■ **Exercise instructions**:
Answer these questions from the article below about the W&L golf team:
1. In what city did the Generals win the ODAC title on April 30?
2. How much weight has Leslie lost?
3. Where and on what dates are the nationals held?

Piatt, 24, came to W&L last summer as the Generals' assistant basketball coach. Last fall, he talked golf with Leslie frequently, but he had never coached before. When it became evident that Leslie couldn't be with the team this season, he suggested to athletic director Mike Walsh that Piatt take over.

When the Generals won the ODAC title April 30 in Staunton, Piatt, as the championship team's coach, was named the ODAC coach of the year. He was given a plaque.

"On the way home, we stopped to see Coach Leslie and I gave him the plaque," said Piatt, who came to W&L from Ohio Wesleyan, where he played and coached basketball. "The next morning, he came in to work and gave me the plaque back. I tried to give it back to him, but he wouldn't take it and spent 20 minutes telling me why I should keep it.

"I was just an extension of Buck. I was his temporary voice and body. I had an advantage that other first-year coaches don't have. I had Buck to take me through it. He built the ship. I just steered it."

Leslie and Piatt credit the players. W&L's top six include four sophomores, Kopet and Fox. Only four strokes (average) separate the top six, and, in the Generals' nine events this year, five golfers have had the low round. Piatt hasn't been so much a coach as he has been a caretaker.

"Our players play where they're comfortable," said Leslie, now back in his office, minus more than 30 pounds and still taking medication. "We don't make changes in the lineup simply based on scores or averages."

Leslie has visited his players during the season on the driving range and in brief stops at Lexington Country Club. But because of his weakened condition and low blood count, increasing the chance of infection, he has spent most of his "coaching" time on the phone with Piatt and the golfers.

"When we first found out about Coach Leslie, I think we were shocked more than anything," said Fox, from Richmond. "But it's all worked out pretty well. We all feel comfortable around Coach Piatt. It wasn't a big change, and now it looks like Coach Leslie will be back next year."

Sophomore Clay Thomas, a past junior champion in Florida, said, "We thought there was a good chance this might be Coach Leslie's last season. We wanted to make it special for him."

It has been. Now, however, the W&L golfers see their coach on a regular basis again.

"To me, he's the same old Buck," Kopet said. "He should be OK next year."

Leslie, who has been an 8-10 handicap golfer, hasn't hit a ball since his illness was diagnosed. He intends to chip in his backyard this weekend, and, if W&L goes to the nationals from May 22-25 at Jekyll Island, Ga., he hopes to travel with Piatt and the team.

■ **Provided material**:
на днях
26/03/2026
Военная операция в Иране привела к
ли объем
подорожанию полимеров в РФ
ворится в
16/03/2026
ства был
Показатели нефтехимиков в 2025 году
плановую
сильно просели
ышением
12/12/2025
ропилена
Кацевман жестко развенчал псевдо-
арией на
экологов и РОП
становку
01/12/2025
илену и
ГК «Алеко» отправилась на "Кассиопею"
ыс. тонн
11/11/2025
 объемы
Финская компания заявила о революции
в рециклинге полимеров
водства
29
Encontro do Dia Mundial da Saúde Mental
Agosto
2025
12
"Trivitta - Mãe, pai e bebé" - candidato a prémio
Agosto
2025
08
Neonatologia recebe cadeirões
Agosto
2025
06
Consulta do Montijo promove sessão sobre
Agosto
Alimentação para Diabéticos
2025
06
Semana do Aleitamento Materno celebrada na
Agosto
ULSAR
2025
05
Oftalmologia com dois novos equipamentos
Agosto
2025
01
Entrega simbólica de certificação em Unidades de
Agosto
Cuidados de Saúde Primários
==
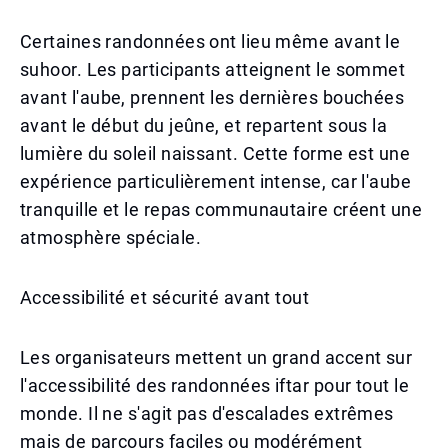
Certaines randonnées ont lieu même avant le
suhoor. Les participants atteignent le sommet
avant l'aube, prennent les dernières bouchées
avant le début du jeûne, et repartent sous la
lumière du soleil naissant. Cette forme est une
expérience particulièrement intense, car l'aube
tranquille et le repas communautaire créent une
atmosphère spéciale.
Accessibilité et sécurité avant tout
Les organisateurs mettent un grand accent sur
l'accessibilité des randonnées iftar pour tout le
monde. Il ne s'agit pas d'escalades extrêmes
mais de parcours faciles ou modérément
==
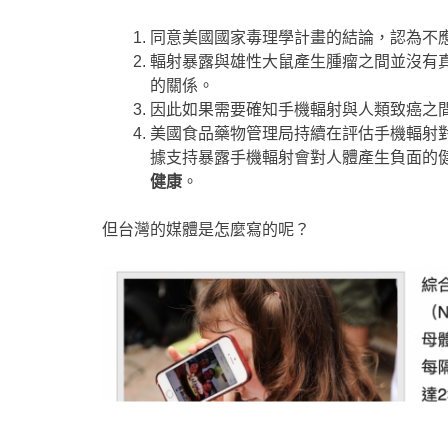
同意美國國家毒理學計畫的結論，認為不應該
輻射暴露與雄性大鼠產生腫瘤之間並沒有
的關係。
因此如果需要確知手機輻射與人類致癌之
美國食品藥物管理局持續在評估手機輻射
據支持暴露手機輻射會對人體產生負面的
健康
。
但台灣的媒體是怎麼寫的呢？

■ **Output of the exercise**:
1. Staunton
2. More than 30 pounds
3. Jekyll Island, Ga., from May 22-25